番外編 地獄のロッカールーム 2
「赤鬼よ・・・。こいつは・・・。うむ、間違いない。
世界最古の金棒メーカー『降魔社』の最高級モデル・・・。
『断罪 トリプルエックス ジャッジメント』だ。
ん? このグリップの刻印・・・。

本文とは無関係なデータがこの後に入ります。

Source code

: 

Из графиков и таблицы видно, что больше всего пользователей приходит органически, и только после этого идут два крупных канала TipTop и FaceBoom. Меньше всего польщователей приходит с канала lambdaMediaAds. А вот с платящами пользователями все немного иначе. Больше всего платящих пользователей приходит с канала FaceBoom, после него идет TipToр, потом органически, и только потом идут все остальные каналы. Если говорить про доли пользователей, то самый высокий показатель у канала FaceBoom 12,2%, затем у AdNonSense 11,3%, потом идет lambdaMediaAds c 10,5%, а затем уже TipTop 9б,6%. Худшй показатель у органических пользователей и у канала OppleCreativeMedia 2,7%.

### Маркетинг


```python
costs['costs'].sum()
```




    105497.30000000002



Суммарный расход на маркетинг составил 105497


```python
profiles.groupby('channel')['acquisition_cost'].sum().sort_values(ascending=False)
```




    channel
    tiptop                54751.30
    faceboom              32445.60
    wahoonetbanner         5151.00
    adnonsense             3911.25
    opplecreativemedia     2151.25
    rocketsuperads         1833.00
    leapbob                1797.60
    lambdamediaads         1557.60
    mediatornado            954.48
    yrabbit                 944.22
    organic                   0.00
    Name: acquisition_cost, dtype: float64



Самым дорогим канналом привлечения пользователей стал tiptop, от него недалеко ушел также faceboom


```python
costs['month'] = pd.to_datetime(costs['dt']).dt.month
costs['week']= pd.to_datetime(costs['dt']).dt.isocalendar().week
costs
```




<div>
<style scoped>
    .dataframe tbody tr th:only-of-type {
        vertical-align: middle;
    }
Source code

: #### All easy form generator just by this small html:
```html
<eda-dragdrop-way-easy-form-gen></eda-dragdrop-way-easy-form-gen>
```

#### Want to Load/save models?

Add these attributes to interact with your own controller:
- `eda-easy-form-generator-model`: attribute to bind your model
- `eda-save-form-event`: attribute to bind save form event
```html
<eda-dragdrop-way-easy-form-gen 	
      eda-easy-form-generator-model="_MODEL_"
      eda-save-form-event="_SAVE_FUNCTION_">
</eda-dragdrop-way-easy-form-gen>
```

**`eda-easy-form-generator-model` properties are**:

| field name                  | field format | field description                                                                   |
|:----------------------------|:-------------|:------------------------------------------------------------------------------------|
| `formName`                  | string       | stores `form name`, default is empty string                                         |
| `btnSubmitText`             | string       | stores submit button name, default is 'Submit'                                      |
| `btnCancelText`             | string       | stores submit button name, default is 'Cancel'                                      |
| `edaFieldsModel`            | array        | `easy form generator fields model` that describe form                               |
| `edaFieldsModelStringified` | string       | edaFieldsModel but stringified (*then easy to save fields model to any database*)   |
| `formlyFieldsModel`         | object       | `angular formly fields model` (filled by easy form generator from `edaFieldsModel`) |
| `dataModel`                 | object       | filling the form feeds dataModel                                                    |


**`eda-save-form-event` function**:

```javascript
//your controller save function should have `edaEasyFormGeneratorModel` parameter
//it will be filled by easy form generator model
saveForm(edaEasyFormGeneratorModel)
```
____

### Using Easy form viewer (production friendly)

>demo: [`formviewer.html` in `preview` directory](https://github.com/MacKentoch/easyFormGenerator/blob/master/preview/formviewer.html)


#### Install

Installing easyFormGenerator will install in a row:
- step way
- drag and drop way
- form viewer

なんだと!? こ、これは!
当代随一の金棒職人『鬼平 一平』のもの! じゃあ、これは、
『断罪シリーズ』の中でも限定20本しか生産されていない、
最高級モデルの中の頂点、『鬼平 一平モデル』なのか!
・・・こいつはたまげたぜ・・・」
「むっふっふ! どうだ! こいつはすげえぜ?」
「おい、ちょっと握ってみていいか?」
「もちろんだ。ちょっと振ってみろよ。違いがわかるぜ?」
青鬼は『断罪 トリプルエックス ジャッジメント
~鬼平 一平モデル』をぐっと握ってみた。
「うむ! グリップが手にぴたっと吸い付くようだ。
グリップを握った瞬間、金棒の先端にまで神経が通ったような
一体感・・・。まるで金棒まで自分の手になったような・・・。
これなら、どんな大物犯罪者でも軽々と、意のままに操れるだろう・・・」
赤鬼は『うんうん』とうなずいている。
「それにしても、よく、こんな高級品を買うことを
嫁さんが許してくれたな?」
「実は、嫁さんから提案があったんだよ。
今度は恐怖新聞とかの取材もくるだろ?
それで『うちに、かっこいいところ、見せてほしいんだっちゃ!』
ってな。えへへ・・・」
「へいへい、ご馳走様。ったく、地球温暖化って話を聞いたが、
半分くらいお前のせいじゃねーのか? あははは」
「お前も早く結婚しろよ。鬼子ちゃんをいつまでも待たせるなよな。
きっと待ってるぜ? そうだ、今日のメディアの取材で
いいとこ見せて、その勢いでプロポーズしちまえよ」
「ま、まあ、その、実はだな・・・」
青鬼も金棒ケースから、一本の金棒をすらりと抜いた。